Grande Bretagne : l’artiste algérienne multidisciplinaire Lydia Ourahmane rencontre du succès

People – Lydia Ourahmane, une artiste britannique d’origine algérienne connaît un grand succès pour ses installations tentaculaires qui défient les frontières géopolitiques. Dzair Daily relate pour vous tous les détails à son propos dans son édition du lundi 7 juin 2022. 

Lydia Ourahmane est une artiste d’origine algérienne, d’un père algérien de Saïda et d’une mère malaisienne. Elle est née en 1992. Cette artiste a grandi en Algérie pendant la décennie noire, avant de s’installer à Londres en 2001. En 2014, elle a été diplômée de l’école de l’art, à l’Université Goldsmiths de Londres. Elle vit et travaille entre la capitale du Royaume-Uni et Oran (Algérie).

Le travail de Lydia est inspiré des événements de sa propre vie et celle de ses proches. Ses œuvres explorent la possibilité de changer et de transformer les éléments matériels du monde qui l’entoure. Ces derniers se déplacent entre les frontières, les générations et les dimensions. Dans ses recherches, cette artiste n’hésite pas à se poser des questions sur les liens entre spiritualité, géopolitique actuelle, migration et héritage colonial complexe.

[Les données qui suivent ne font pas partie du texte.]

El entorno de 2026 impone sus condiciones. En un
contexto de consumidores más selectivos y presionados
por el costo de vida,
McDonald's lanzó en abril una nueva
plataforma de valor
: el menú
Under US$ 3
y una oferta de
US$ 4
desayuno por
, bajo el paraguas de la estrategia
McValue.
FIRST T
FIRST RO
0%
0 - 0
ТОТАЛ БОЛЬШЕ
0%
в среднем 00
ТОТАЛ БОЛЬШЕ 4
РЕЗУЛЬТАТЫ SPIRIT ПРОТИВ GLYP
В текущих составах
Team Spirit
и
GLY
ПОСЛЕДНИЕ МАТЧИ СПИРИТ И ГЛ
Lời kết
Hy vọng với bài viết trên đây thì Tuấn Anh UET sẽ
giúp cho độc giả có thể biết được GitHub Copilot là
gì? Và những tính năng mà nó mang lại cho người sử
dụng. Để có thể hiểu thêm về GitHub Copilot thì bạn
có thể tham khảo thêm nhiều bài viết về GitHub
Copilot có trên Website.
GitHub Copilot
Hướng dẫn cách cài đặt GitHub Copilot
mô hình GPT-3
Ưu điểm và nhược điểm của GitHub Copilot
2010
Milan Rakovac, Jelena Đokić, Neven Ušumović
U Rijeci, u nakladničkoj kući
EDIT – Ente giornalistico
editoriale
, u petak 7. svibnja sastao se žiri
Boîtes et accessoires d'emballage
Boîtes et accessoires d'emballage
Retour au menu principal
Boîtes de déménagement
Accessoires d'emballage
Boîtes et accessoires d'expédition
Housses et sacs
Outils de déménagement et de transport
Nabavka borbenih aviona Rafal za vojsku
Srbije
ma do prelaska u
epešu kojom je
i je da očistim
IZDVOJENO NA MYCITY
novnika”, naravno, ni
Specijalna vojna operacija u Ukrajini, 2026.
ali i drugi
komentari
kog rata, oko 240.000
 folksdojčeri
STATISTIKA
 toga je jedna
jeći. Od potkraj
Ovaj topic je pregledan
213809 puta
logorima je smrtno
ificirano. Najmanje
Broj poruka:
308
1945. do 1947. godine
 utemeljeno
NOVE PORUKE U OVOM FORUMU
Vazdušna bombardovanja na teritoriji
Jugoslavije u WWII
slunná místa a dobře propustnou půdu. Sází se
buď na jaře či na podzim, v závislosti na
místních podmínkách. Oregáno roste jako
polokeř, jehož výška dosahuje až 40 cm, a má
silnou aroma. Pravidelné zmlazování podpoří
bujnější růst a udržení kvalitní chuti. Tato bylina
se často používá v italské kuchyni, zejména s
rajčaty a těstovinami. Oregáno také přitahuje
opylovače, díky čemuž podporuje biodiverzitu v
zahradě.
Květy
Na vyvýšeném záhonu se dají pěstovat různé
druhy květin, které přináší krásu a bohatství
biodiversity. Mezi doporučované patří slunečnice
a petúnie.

Par ailleurs, ses travaux artistiques incluent tout ce qui est multimédia, des interventions publiques. On retrouve aussi des conférences, de la sculpture et des objets déterrés. Lydia est devenue célèbre en Suisse suite à sa participation à l’exposition Instinct naturel au musée de Espace Arlaud. Elle a reçu la bourse Nicolas et André Tooth Traveling en 2014. C’est ce que souligne Echorouk

Lydia Ourahmane : œuvres et expositions

Lydia a donc déclaré au New York Times qu’elle est passionnée par l’art depuis son plus jeune âge. Elle ajoute qu’elle manquait à son travail et séchait ses cours d’anglais pour ainsi aller se cacher au département artistique. L’artiste algéro-britannique a exposé ses œuvres dans de nombreux pays du monde.

On peut alors citer Bloomberg New Contemporaries 2014 à l’Institut d’art contemporain de Londres. Et au musée du monde de Liverpool ; dans le projet Jon Jones à la Fondation Delfina à Londres. Mais aussi l’exposition Ellis King à Dublin. Ses œuvres ont également été présentées dans l’exposition collective Terres arabes à Constantine, capitale de la culture arabe 2015.

Lydia a par la suite créé une synthèse sonore intitulée The Third Choir. Elle est composée de 20 barils de pétrole vides d’Algérie, qui a été considérée comme la première œuvre d’art à être légalement importée d’Algérie depuis l’indépendance.

Cette esthète a notamment travaillé sur un autre projet sous le nom Barzakh. Ce dernier comporte des effets personnels qu’elle n’a pas peur d’afficher aux visiteurs. Car de son point de vue, elle n’a pas honte de montrer sa vie.